**What this task involves**
Repeat exactly the lines of the entries below from the one with "Table 1. The" through the one with "Figure 1: Composition of mapping ≻", both ends included, and nothing else.

**Supplied data**

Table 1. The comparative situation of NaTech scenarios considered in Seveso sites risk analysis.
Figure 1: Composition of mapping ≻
...
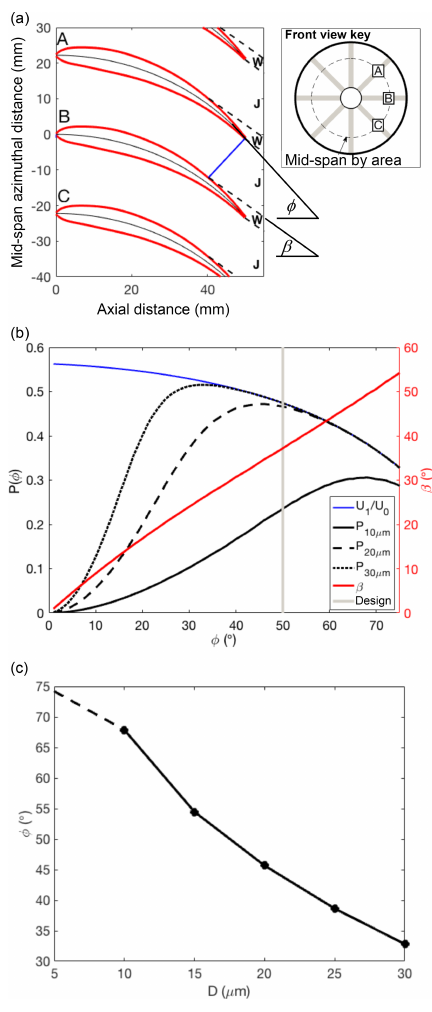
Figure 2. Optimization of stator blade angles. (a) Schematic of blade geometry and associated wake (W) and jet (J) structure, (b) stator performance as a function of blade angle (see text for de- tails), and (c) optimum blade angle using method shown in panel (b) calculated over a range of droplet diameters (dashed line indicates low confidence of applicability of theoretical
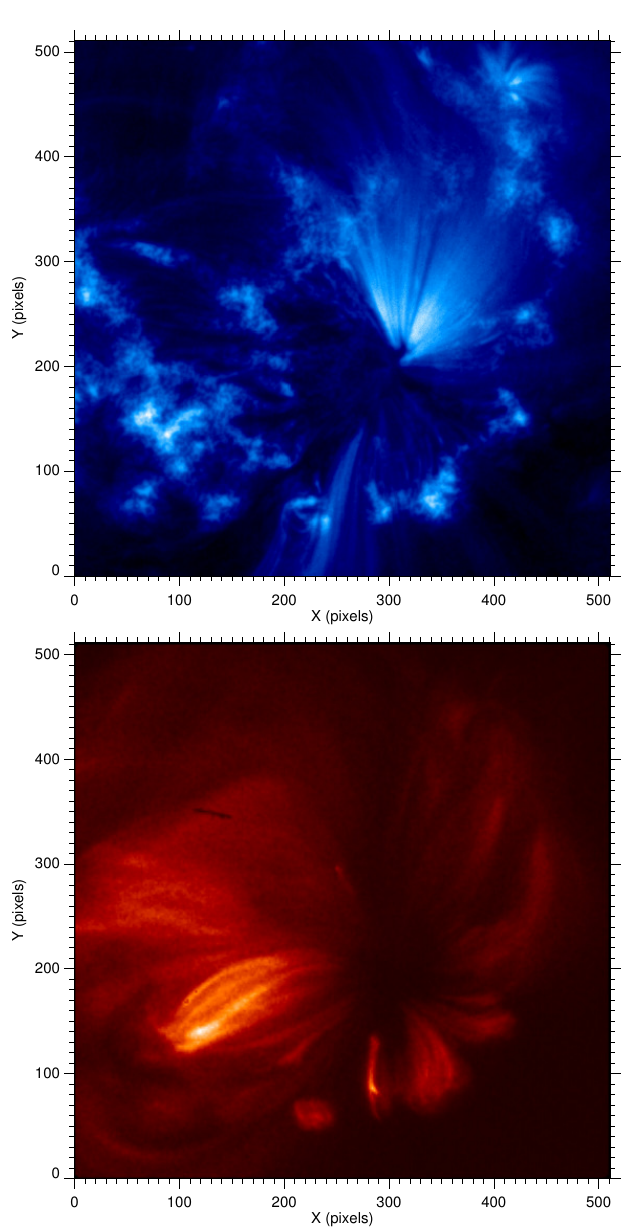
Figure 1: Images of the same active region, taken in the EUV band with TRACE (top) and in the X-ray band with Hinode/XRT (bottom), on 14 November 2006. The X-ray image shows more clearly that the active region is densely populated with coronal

**Output**
Table 1. The comparative situation of NaTech scenarios considered in Seveso sites risk analysis.
Figure 1: Composition of mapping ≻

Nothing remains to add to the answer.